◆ SOURCE INFORMATION
□ □ □ □ □ □ □

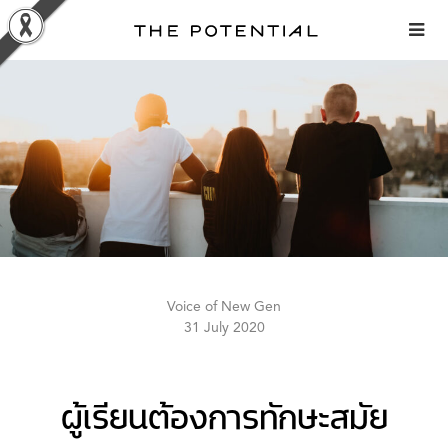
Skip
to
content
Voice of New Gen
31 July 2020
ผู้เรียนต้องการทักษะสมัย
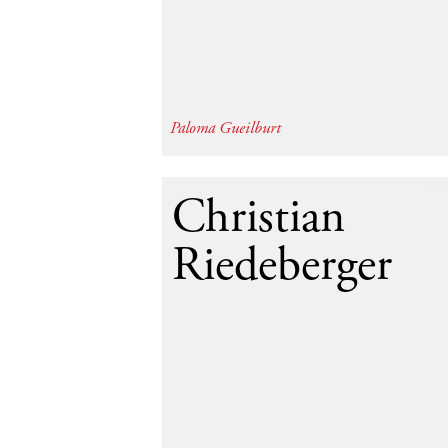
Paloma Gueilburt
19
Christian
Riedeberger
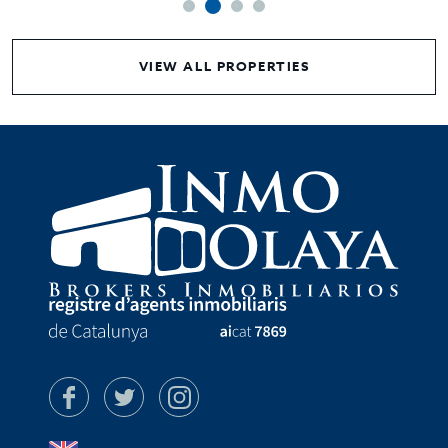
VIEW ALL PROPERTIES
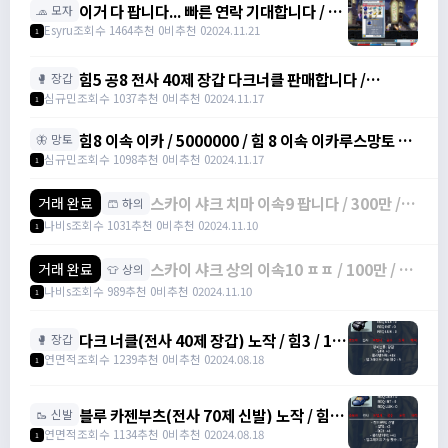
이거 다 팝니다... 빠른 연락 기대합니다 / 4
🧢 모자
천만 메소
Esyru
조회수 1464
추천 0
비추천 0
2024.11.21
1
힘5 공8 전사 40제 장갑 다크너클 판매합니다 /
🥊 장갑
6000000 / 전사 40제 공 8 장갑 /
심규민
조회수 1037
추천 0
비추천 0
2024.11.17
1
https://open.kakao.com/o/sbe7MC0g
힘8 이속 이카 / 5000000 / 힘 8 이속 이카루스망토 /
🦋 망토
https://open.kakao.com/o/sbe7MC0g
심규민
조회수 1098
추천 0
비추천 0
2024.11.17
1
스카이 샤크 치마 이속9 팝니다 / 300만 /
거래 완료
🩳 하의
물방+1 이속+4 상옵
나비s
조회수 1031
추천 0
비추천 0
2024.11.10
1
스카이 샤크 상의 이속10 ㅍㅍ / 100만 / 물
거래 완료
👕 상의
방 +1 이속+3 상옵
나비s
조회수 989
추천 0
비추천 0
2024.11.10
1
다크 너클(전사 40제 장갑) 노작 / 힘3 / 13
🥊 장갑
만에 팝니다. / 130,000 /
연면적
조회수 1239
추천 0
비추천 0
2024.08.18
1
https://open.kakao.com/o/s0DLJJJg
블루 카젠부츠(전사 70제 신발) 노작 / 힘3 /
🥾 신발
덱4 / 27만에 팝니다. / 270,000 /
연면적
조회수 1134
추천 0
비추천 0
2024.08.18
1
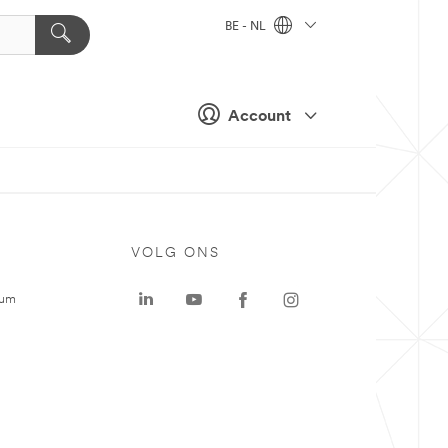
BE - NL
Account
VOLG ONS
rum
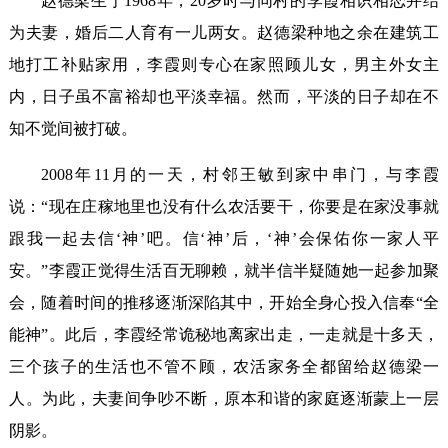
赵德梁生于1968年，20岁时与同村的李霞相识相恋并结
为夫妻，婚后二人育有一儿两女。赵德梁种地之余在建筑工
地打工补贴家用，李霞则专心在家照顾儿女，男主外女主
内，日子虽不富裕却也平淡幸福。然而，平淡的日子却在不
知不觉间被打破。
2008年11月的一天，村邻王敏到家中串门，与李霞
说：“现在庄稼地里也没有什么农活要干，你要是在家没事就
跟我一起去信‘神’吧。信‘神’后，‘神’会保佑你一家人平
安。”李霞正觉得生活百无聊赖，就半信半疑随她一起参加聚
会，随着时间的推移逐渐深陷其中，开始全身心投入信奉“全
能神”。此后，李霞经常诡秘地离家出走，一走就是十多天，
三个孩子的生活也不管不顾，农活家务全都留给赵德梁一
人。为此，夫妻间争吵不断，原本和谐的家庭逐渐蒙上一层
阴影。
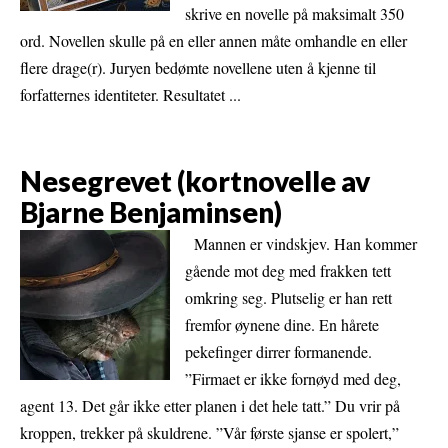
skrive en novelle på maksimalt 350
ord. Novellen skulle på en eller annen måte omhandle en eller
flere drage(r). Juryen bedømte novellene uten å kjenne til
forfatternes identiteter. Resultatet ...
Nesegrevet (kortnovelle av
Bjarne Benjaminsen)
Mannen er vindskjev. Han kommer
gående mot deg med frakken tett
omkring seg. Plutselig er han rett
fremfor øynene dine. En hårete
pekefinger dirrer formanende.
”Firmaet er ikke fornøyd med deg,
agent 13. Det går ikke etter planen i det hele tatt.” Du vrir på
kroppen, trekker på skuldrene. ”Vår første sjanse er spolert,”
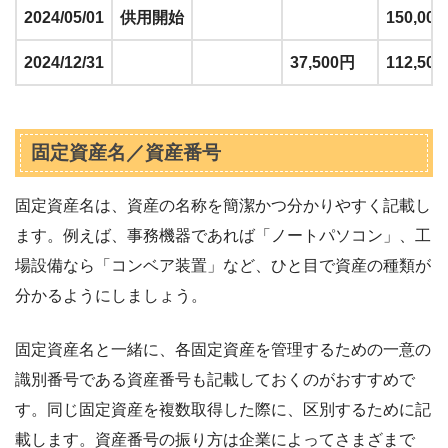
2024/05/01
供用開始
150,00
2024/12/31
37,500円
112,50
固定資産名／資産番号
固定資産名は、資産の名称を簡潔かつ分かりやすく記載し
ます。例えば、事務機器であれば「ノートパソコン」、工
場設備なら「コンベア装置」など、ひと目で資産の種類が
分かるようにしましょう。
固定資産名と一緒に、各固定資産を管理するための一意の
識別番号である資産番号も記載しておくのがおすすめで
す。同じ固定資産を複数取得した際に、区別するために記
載します。資産番号の振り方は企業によってさまざまで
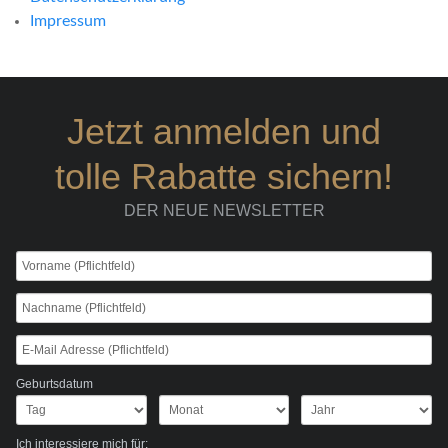
Impressum
Jetzt anmelden und
tolle Rabatte sichern!
DER NEUE NEWSLETTER
Geburtsdatum
Ich interessiere mich für:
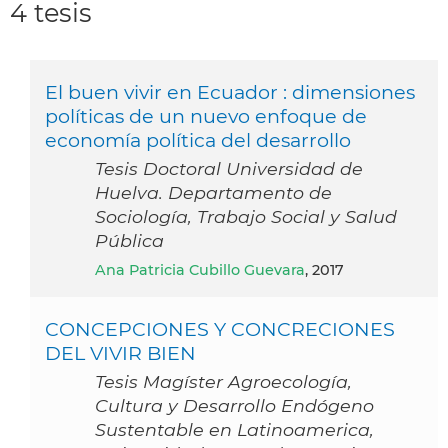
4 tesis
El buen vivir en Ecuador : dimensiones
políticas de un nuevo enfoque de
economía política del desarrollo
Tesis Doctoral Universidad de
Huelva. Departamento de
Sociología, Trabajo Social y Salud
Pública
Ana Patricia Cubillo Guevara
, 2017
CONCEPCIONES Y CONCRECIONES
DEL VIVIR BIEN
Tesis Magíster Agroecología,
Cultura y Desarrollo Endógeno
Sustentable en Latinoamerica,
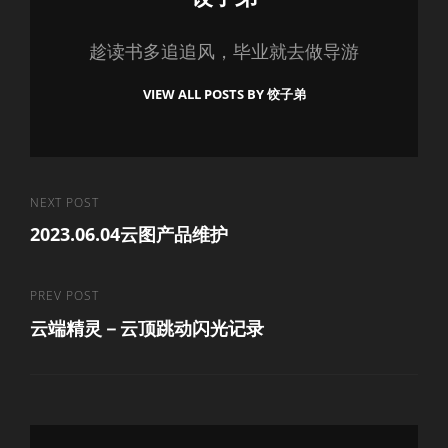
趁读书多追追风，毕业就去做导游
VIEW ALL POSTS BY 饺子弟
文
Next
NEXT POST
2023.06.04云图产品维护
Post
章
导
Previous
PREV POST
航
云端精灵－云顶跳动闪光记录
Post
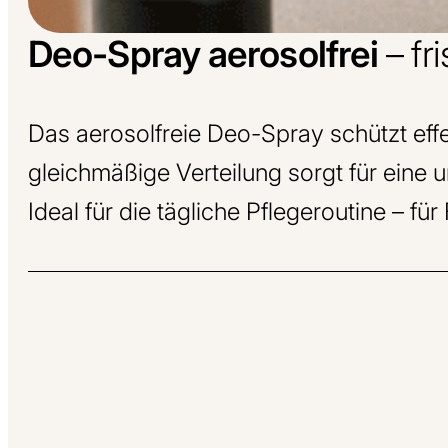
Deo-Spray aerosolfrei
– fr
Das aerosolfreie Deo-Spray schützt eff
gleichmäßige Verteilung sorgt für eine 
Ideal für die tägliche Pflegeroutine – fü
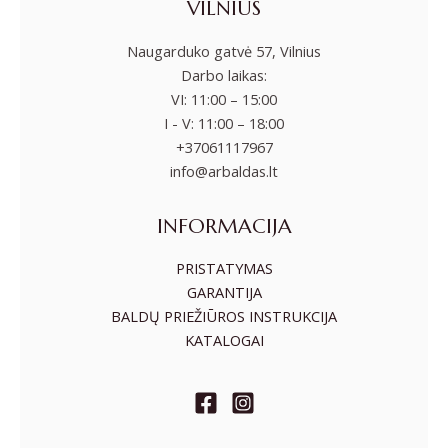
VILNIUS
Naugarduko gatvė 57, Vilnius
Darbo laikas:
VI: 11:00 – 15:00
I - V: 11:00 – 18:00
+37061117967
info@arbaldas.lt
INFORMACIJA
PRISTATYMAS
GARANTIJA
BALDŲ PRIEŽIŪROS INSTRUKCIJA
KATALOGAI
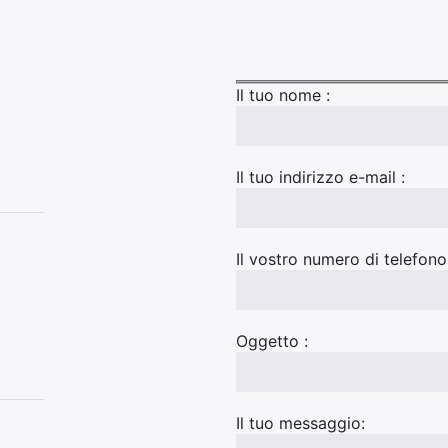
Il tuo nome :
Il tuo indirizzo e-mail :
Il vostro numero di telefono
Oggetto :
Il tuo messaggio:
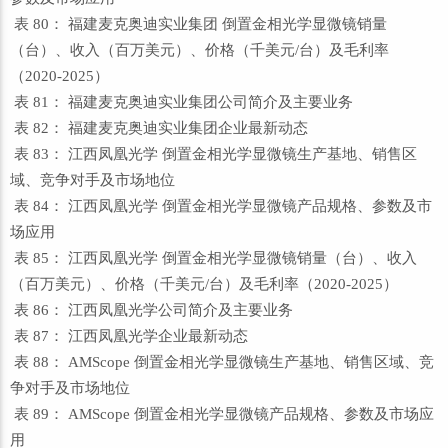
表 80： 福建麦克奥迪实业集团 倒置金相光学显微镜销量
（台）、收入（百万美元）、价格（千美元/台）及毛利率
（2020-2025）
表 81： 福建麦克奥迪实业集团公司简介及主要业务
表 82： 福建麦克奥迪实业集团企业最新动态
表 83： 江西凤凰光学 倒置金相光学显微镜生产基地、销售区
域、竞争对手及市场地位
表 84： 江西凤凰光学 倒置金相光学显微镜产品规格、参数及市
场应用
表 85： 江西凤凰光学 倒置金相光学显微镜销量（台）、收入
（百万美元）、价格（千美元/台）及毛利率（2020-2025）
表 86： 江西凤凰光学公司简介及主要业务
表 87： 江西凤凰光学企业最新动态
表 88： AMScope 倒置金相光学显微镜生产基地、销售区域、竞
争对手及市场地位
表 89： AMScope 倒置金相光学显微镜产品规格、参数及市场应
用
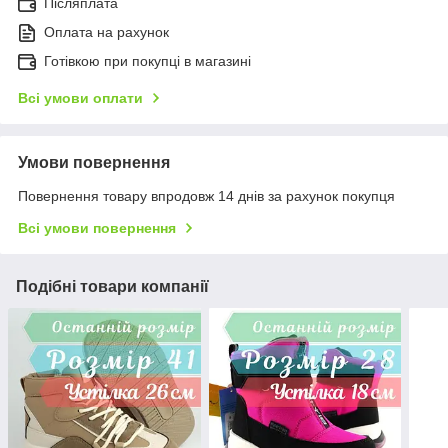
Післяплата
Оплата на рахунок
Готівкою при покупці в магазині
Всі умови оплати
Умови повернення
Повернення товару впродовж 14 днів за рахунок покупця
Всі умови повернення
Подібні товари компанії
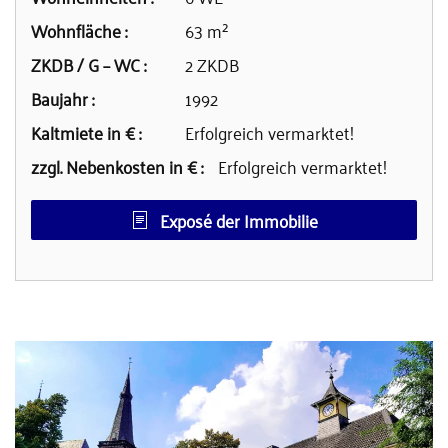
Wohnfläche :
63 m²
ZKDB / G – WC :
2 ZKDB
Baujahr :
1992
Kaltmiete in € :
Erfolgreich vermarktet!
zzgl. Nebenkosten in € :
Erfolgreich vermarktet!
Exposé der Immobilie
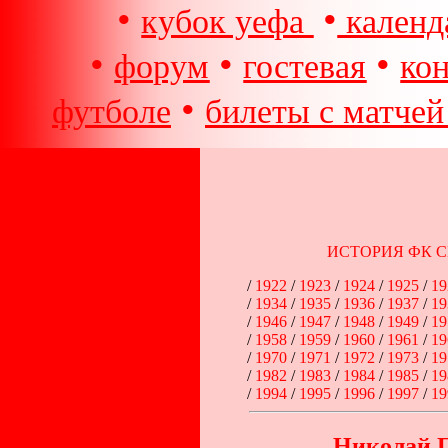
•
•
кубок уефа
календ
•
•
•
форум
гостевая
ко
•
футболе
билеты с матчей
ИСТОРИЯ ФК С
/
1922
/
1923
/
1924
/
1925
/
19
/
1934
/
1935
/
1936
/
1937
/
19
/
1946
/
1947
/
1948
/
1949
/
19
/
1958
/
1959
/
1960
/
1961
/
19
/
1970
/
1971
/
1972
/
1973
/
19
/
1982
/
1983
/
1984
/
1985
/
19
/
1994
/
1995
/
1996
/
1997
/
19
Николай 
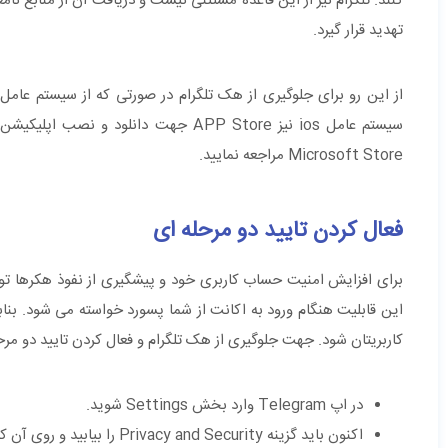
کنند. تلگرام نیز از این قاعده مستثنی نیست و دریافت آن از منابع ن
تهدید قرار گیرد.
سیستم عامل ios نیز APP Store جهت دان
Microsoft Store مراجعه نمایید.
فعال کردن تایید دو مرحله ای
برای افزایش امنیت حساب کاربری خود و پیشگیری از نفوذ هکرها توصیه
این قابلیت هنگام ورود به اکانت از شما پسورد خواسته می‌ شود. بن
کاربریتان شود. جهت جلوگیری از هک تلگرام و فعال کردن تایید دو مرح
در اپ Telegram وارد بخش Settings شوید.
اکنون باید گزینه Privacy and Security را بیابید و روی آن کلیک کنید.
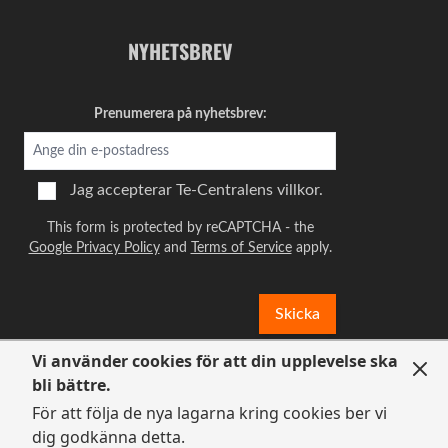
Av
Katarina
2024-10-23
Funkar varmt och som iste. Blommigt och lite,
NYHETSBREV
men inte för sött.
Prenumerera på nyhetsbrev:
Kvalitet
Prisvärd
Luktar gott men blir ganska beskt
Jag accepterar
Te-Centralens villkor.
Av
Emil
2024-10-02
This form is protected by reCAPTCHA - the
Luktar gott och somrigt men upplever att det
Google Privacy Policy
and
Terms of Service
apply.
blir ganska beskt. Inte min favorit men kan
förstå att många gillar det.
Skicka
Kvalitet
Vi använder cookies för att din upplevelse ska
Prisvärd
bli bättre.
En favorit
För att följa de nya lagarna kring cookies ber vi
dig godkänna detta.
Av
Georg Karperyd
2024-10-01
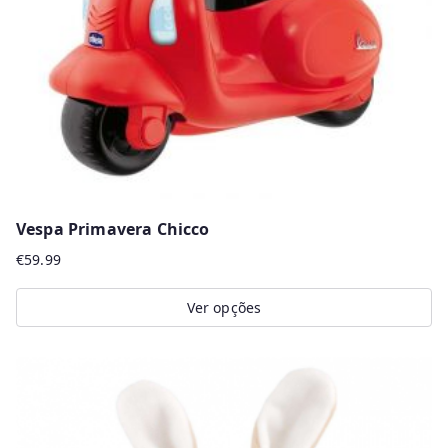
Vespa Primavera Chicco
€
59.99
Ver opções
This
product
has
multiple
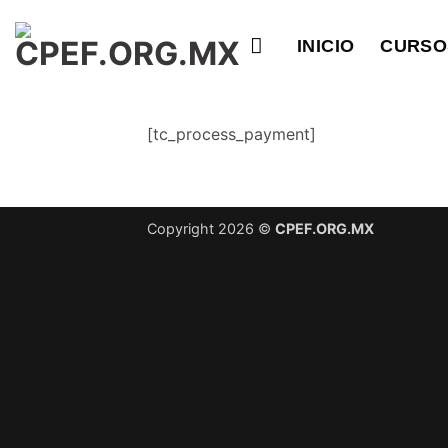
Saltar
al
INICIO
CURSO
contenido
[tc_process_payment]
Copyright 2026 ©
CPEF.ORG.MX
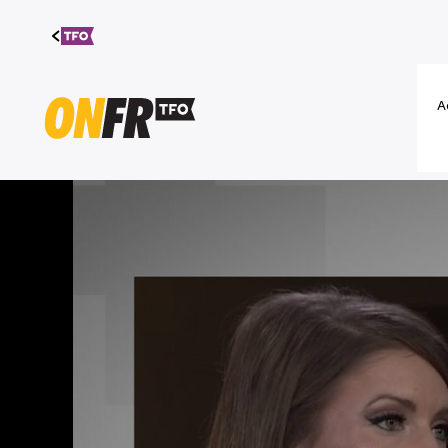
Aller au
contenu
A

□ □ □ □ □ □ □

◆ TASK PROMPT
Gather each line in these records that contains the string "فعال".

◆ SOLVED PROBLEM
فعال کردن تایید دو مرحله ای
کاربریتان شود. جهت جلوگیری از هک تلگرام و فعال کردن تایید دو مرح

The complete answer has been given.